That road led me, after ten or so very hilly, and quite pretty, miles, to TN 96 which, four rather unpleasant miles later (heavy traffic, no shoulder) ended at US 70. 70 is four lanes with a shoulder at least into Dickson. Somewhere in that very hilly part I decided that Dickson should be my day's destination. I was exhausted, my bad knee was hurting, and that, combined with high heat and humidity, made it difficult to crank up the long hill into Dickson.
When I got to a major intersection, 70 and business 70, I stopped to ask about motels. A very nice man told me they were all down south by the interstate on 46. Sheesh! It is almost four miles down there and another four miles back in the morning. I rode on to the intersection of 70 and 46. Looking across the intersection I saw a motel sign from the '50s. Hoping that it was still in business I made my way across the intersection and the four lanes of traffic to the motel office. I think Ray is long gone, but the nice Indians who now run this motel rented me a room for $24 plus tax. Ahhh...

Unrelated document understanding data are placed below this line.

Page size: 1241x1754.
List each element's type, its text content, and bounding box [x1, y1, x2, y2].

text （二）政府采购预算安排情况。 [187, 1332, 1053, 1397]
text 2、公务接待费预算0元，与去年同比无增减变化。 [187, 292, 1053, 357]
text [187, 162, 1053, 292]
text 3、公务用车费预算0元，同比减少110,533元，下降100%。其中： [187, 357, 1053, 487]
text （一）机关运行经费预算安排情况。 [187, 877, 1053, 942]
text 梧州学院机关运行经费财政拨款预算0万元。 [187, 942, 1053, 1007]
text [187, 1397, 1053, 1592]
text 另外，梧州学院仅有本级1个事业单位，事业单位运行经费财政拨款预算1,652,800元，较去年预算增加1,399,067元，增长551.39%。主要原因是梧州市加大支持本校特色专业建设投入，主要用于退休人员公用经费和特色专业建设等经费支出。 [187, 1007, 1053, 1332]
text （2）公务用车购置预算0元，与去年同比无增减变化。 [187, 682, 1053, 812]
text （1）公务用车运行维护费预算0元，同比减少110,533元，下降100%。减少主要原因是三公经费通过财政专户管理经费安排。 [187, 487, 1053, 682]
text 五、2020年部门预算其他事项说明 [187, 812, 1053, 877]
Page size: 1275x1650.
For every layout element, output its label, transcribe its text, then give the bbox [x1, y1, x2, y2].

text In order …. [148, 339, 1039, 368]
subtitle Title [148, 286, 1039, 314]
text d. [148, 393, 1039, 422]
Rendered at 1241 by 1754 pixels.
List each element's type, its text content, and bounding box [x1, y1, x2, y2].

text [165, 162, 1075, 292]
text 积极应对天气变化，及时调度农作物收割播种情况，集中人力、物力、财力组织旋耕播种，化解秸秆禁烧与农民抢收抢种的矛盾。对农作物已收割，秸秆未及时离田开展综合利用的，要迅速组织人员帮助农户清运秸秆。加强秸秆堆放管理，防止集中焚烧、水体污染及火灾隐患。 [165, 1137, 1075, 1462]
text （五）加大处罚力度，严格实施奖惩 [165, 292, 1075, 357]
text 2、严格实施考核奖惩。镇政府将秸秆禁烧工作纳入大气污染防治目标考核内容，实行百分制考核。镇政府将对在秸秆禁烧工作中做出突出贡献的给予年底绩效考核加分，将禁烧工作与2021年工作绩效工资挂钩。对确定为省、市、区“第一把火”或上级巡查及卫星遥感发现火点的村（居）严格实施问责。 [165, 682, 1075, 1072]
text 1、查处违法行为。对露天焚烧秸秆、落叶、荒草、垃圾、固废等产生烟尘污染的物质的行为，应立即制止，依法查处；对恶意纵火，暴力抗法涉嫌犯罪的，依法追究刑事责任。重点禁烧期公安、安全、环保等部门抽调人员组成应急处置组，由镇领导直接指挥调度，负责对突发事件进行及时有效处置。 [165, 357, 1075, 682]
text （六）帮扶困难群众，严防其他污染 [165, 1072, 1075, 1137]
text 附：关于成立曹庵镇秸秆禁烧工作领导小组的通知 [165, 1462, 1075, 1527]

A general note about Tennessee: I'm impressed with the courtesy and friendliness of the people. I have had great smiles from total strangers and little trouble with drivers, even in Nashville. Apparently hardly any adults ride bicycles here - I did see one couple on a tandem this afternoon; my first Tennessee bicyclists! - but the riding conditions are really much better than in North Carolina or Georgia.